*About this exercise:*
State how many lines of the records contain the string "folder", and give no other information.

───

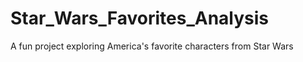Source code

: # Star_Wars_Favorites_Analysis
A fun project exploring America's favorite characters from Star Wars
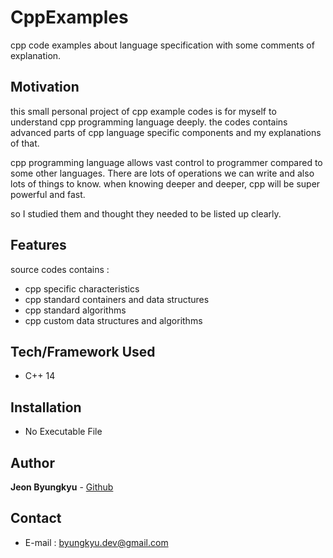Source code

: # CppExamples

cpp code examples about language specification with some comments of explanation.

## Motivation

this small personal project of cpp example codes is for myself to understand cpp programming language deeply. the codes contains advanced parts of cpp language specific components and my explanations of that.

cpp programming language allows vast control to programmer compared to some other languages. There are lots of  operations we can write and also lots of things to know. when knowing deeper and deeper, cpp will be super powerful and fast. 

so I studied them and thought they needed to be listed up clearly. 

## Features

source codes contains :
* cpp specific characteristics
* cpp standard containers and data structures
* cpp standard algorithms
* cpp custom data structures and algorithms

## Tech/Framework Used

* C++ 14

## Installation

* No Executable File

## Author

**Jeon Byungkyu** - [Github](https://github.com/ByunkyuJeon)

## Contact

* E-mail : byungkyu.dev@gmail.com
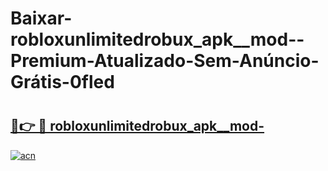 # Baixar-robloxunlimitedrobux_apk__mod--Premium-Atualizado-Sem-Anúncio-Grátis-0fled

# <h2><a href="https://ubppep.esa.edu.pl?src=robloxunlimitedrobux_apk__mod-&ref=0fled">🔗👉 🔴 robloxunlimitedrobux_apk__mod-</a></h2>

[![acn](https://github.com/user-attachments/assets/0f9c940e-d8b0-45ae-aac7-cd30a18b3e1c)](https://ubppep.esa.edu.pl?src=robloxunlimitedrobux_apk__mod-&ref=0fled)

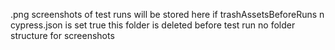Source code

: .png screenshots of test runs will be stored here
if trashAssetsBeforeRuns n cypress.json is set true this folder is deleted before test run
no folder structure for screenshots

───

*Answer for the task:*
2